I would expect by June 30 next year we would have recruited probably about 200 roles. That's what we did last year, and we'll do the same this year.

How does Microsoft go about searching for potential employees?

We do hire some people through head hunters, the rest we source ourselves. This year, to date, the statistic is about 13 percent through an agency and the rest of the hires we do direct.

We have five internal recruiters who do most of the recruitment. When you talk about sourcing candidates directly, obviously there's a variety of different ways you can come across them. We have an employee referral program, where we use the people that work for us to tip us onto the good candidates who are out there in the market. We do a high proportion of internal moves as well, to fill the roles.

We're quite lucky that we've got a strong brand in the market. We advertise on our own Web site, or we do branded ads on some of the job boards - particularly SEEK. We find SEEK gives us a good result. Other than that, we use the employee referral program, and talk to people like you [Computerworld], and try and publicize the role to people out there in the market.

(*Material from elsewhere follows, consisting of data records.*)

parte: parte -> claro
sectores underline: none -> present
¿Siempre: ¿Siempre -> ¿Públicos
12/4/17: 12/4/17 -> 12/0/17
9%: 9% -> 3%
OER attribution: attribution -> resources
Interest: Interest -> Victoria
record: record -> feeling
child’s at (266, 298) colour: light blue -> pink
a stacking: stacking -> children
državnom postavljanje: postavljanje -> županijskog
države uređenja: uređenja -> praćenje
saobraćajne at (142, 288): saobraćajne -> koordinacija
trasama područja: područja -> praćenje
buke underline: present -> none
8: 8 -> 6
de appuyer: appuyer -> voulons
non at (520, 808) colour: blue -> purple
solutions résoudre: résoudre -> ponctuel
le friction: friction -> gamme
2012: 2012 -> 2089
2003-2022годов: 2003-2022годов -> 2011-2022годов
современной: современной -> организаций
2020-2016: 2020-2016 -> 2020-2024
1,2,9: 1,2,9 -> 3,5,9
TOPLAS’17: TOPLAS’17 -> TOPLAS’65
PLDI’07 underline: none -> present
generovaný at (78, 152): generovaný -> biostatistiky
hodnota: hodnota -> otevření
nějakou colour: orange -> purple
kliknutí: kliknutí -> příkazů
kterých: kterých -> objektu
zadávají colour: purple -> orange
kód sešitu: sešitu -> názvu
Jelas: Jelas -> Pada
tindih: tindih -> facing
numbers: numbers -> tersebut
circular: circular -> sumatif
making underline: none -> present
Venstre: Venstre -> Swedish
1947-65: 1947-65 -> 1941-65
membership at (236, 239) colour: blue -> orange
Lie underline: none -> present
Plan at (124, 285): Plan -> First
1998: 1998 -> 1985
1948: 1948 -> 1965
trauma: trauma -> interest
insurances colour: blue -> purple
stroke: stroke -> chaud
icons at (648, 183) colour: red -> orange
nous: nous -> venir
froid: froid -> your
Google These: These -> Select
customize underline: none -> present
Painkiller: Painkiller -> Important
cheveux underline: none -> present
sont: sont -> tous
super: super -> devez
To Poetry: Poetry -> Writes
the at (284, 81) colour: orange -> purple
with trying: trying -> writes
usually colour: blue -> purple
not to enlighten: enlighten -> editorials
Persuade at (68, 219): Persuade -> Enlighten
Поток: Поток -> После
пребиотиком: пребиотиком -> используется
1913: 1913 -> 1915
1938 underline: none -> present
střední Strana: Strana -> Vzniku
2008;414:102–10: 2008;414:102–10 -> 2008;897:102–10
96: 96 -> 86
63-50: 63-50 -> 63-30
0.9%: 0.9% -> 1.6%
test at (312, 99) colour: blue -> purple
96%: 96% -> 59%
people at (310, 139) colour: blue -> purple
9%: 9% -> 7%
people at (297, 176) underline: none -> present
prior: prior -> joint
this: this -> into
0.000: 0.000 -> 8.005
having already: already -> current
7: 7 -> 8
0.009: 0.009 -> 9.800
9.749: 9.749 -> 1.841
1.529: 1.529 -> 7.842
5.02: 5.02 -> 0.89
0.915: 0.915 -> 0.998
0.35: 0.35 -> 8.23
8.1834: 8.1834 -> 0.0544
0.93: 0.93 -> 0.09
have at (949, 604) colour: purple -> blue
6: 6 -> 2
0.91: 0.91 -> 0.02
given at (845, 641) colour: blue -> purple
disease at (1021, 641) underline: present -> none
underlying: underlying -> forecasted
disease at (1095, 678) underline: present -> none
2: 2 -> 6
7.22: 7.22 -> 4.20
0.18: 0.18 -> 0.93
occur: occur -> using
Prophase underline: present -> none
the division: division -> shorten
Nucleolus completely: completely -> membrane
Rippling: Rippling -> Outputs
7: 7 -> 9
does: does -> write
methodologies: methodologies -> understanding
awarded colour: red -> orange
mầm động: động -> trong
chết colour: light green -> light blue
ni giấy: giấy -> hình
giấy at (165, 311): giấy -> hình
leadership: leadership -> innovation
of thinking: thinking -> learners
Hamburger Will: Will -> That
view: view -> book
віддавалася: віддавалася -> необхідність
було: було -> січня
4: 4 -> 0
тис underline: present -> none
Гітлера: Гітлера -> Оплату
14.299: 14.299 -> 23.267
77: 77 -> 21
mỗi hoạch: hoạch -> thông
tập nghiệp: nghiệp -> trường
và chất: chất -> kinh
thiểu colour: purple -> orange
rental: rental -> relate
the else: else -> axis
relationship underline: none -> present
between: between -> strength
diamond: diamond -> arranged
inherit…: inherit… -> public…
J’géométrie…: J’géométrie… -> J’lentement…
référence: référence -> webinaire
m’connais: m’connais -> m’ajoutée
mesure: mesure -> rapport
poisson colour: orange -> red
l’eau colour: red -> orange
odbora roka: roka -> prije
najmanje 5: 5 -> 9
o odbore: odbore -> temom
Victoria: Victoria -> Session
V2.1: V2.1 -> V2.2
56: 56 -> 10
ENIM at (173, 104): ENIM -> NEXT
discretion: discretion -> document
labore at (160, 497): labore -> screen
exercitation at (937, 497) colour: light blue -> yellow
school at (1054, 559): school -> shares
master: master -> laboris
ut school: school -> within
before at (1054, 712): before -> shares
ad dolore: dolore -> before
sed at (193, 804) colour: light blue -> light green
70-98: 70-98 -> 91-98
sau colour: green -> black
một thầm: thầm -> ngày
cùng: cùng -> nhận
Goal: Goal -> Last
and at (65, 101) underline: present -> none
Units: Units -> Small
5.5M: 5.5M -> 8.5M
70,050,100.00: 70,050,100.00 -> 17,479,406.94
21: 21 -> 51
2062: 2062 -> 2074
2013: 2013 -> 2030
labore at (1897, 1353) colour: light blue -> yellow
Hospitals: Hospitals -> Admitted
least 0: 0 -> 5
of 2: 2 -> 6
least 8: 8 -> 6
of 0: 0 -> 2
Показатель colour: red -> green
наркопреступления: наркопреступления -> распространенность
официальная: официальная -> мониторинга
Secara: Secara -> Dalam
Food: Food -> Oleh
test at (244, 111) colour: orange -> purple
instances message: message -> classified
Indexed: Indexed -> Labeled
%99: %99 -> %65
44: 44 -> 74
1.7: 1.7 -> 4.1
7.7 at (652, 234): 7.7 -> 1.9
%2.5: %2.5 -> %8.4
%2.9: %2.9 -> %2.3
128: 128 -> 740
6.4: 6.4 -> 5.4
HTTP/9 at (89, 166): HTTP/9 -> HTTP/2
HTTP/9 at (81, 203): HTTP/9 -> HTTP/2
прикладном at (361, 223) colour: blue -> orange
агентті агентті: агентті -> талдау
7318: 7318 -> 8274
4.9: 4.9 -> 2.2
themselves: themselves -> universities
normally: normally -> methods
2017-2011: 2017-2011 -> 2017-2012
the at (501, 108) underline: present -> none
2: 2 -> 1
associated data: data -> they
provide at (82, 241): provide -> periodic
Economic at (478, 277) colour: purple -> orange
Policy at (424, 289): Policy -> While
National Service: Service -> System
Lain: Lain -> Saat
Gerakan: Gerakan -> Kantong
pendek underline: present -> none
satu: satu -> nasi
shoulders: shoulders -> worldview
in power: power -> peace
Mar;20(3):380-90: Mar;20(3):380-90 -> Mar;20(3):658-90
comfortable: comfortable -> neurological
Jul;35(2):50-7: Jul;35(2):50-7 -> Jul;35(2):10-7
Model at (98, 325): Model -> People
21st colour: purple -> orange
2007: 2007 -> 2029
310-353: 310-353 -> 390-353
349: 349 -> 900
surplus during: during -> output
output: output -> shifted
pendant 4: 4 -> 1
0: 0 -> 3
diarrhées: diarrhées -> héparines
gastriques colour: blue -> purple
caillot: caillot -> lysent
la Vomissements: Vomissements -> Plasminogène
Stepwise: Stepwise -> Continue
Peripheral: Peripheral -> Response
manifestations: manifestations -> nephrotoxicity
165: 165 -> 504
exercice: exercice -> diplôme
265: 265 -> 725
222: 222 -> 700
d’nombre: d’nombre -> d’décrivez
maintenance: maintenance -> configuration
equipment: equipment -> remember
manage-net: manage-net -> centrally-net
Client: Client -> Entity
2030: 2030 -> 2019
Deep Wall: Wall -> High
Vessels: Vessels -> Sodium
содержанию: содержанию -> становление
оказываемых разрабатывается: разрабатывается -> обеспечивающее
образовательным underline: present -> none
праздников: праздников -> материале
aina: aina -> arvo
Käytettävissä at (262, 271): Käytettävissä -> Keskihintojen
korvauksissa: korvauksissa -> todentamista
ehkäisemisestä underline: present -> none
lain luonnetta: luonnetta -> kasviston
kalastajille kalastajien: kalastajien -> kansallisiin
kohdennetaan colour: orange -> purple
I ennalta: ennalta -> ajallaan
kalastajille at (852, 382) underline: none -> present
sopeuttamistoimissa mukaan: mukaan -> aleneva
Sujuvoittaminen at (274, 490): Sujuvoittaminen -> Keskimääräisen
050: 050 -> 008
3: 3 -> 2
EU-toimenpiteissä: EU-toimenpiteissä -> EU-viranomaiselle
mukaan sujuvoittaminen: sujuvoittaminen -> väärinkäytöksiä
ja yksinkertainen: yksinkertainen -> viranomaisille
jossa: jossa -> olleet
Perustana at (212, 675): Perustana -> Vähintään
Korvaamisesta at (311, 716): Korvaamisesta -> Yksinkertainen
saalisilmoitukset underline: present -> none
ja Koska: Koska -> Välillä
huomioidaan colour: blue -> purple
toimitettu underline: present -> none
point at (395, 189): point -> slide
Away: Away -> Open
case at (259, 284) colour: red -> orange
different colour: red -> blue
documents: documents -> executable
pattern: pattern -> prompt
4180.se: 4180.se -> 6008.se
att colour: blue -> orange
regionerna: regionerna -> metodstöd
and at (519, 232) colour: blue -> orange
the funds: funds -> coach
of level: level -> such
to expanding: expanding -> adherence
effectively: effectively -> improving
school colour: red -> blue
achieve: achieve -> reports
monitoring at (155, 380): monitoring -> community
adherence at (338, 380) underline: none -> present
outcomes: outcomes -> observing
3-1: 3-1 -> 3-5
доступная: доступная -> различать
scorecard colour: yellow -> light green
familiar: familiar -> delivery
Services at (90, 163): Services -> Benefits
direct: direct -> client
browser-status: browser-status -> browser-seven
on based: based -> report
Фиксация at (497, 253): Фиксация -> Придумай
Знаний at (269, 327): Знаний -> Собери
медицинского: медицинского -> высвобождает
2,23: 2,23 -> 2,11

We have a program for hiring graduates, we call it the Microsoft Academy for College hires, and we would take 12 graduates on every year - we did 12 last year, and our target this year is also 12. They can either be undergraduates or MBAs, so we talk to all the MBA schools as well as the major universities.

One of the things that is interesting often to people out there in the market is that we use Australia as a graduate hiring ground internationally. Three times a year, the American staffing team comes over to Australia, and they hire out of Australia to the U.S. They're technical people that they hire, and they're due here again in early January, in Sydney, Melbourne and Auckland.

Is higher education a requirement of all candidates?

We do value higher education, but it's not exclusively your academic qualifications for us. We have lots of people working for us who don't have a degree. I do a lot of marketing to TAFE, so we're not elitist in looking for particular academic qualifications; the experience is very important to us and so we do recruit through a variety of different channels.

What does Microsoft look for in a candidate, and how much industrial experience would someone with no degree need to be a good candidate?

It would be great if they had three to five years - anything less than that, it's a little bit difficult.

The Professional Competencies Microsoft looks to satisfy in hiring technical professional staff include, analytical problem solving, building customer relationships, project management, strategic insight and technology expertise.

What's the recruitment process like?

We're probably quite renown for quite an exhaustive recruitment process. We would typically interview people four or five times, by different interviewers, before they [candidates] get offered the role with us.

We don't really make an apology for that because it's not so much about the technical skills that you have, because we can gauge them quite easily within the first and second interview. It's more actually about are they a fit for the company, and in particular, are they a values match.

So when we interview, we interview against three criteria. The first thing we interview against is the values, and if we don't feel you're a match to the Microsoft culture, whether you're technically capable of doing the job or not, we would not put you forward into the role.

The second thing is the job competency. We do competency-based interviews; they're behavioral-based interviews and we look at things like in a sales role, drive for results; and in a technical role, it might be the consulting ability that they have.

And the final thing is just their technical knowledge, whether they're a consultant, or a .NET programmer, or a product marketing person. That comes kind of third on our list to the top two.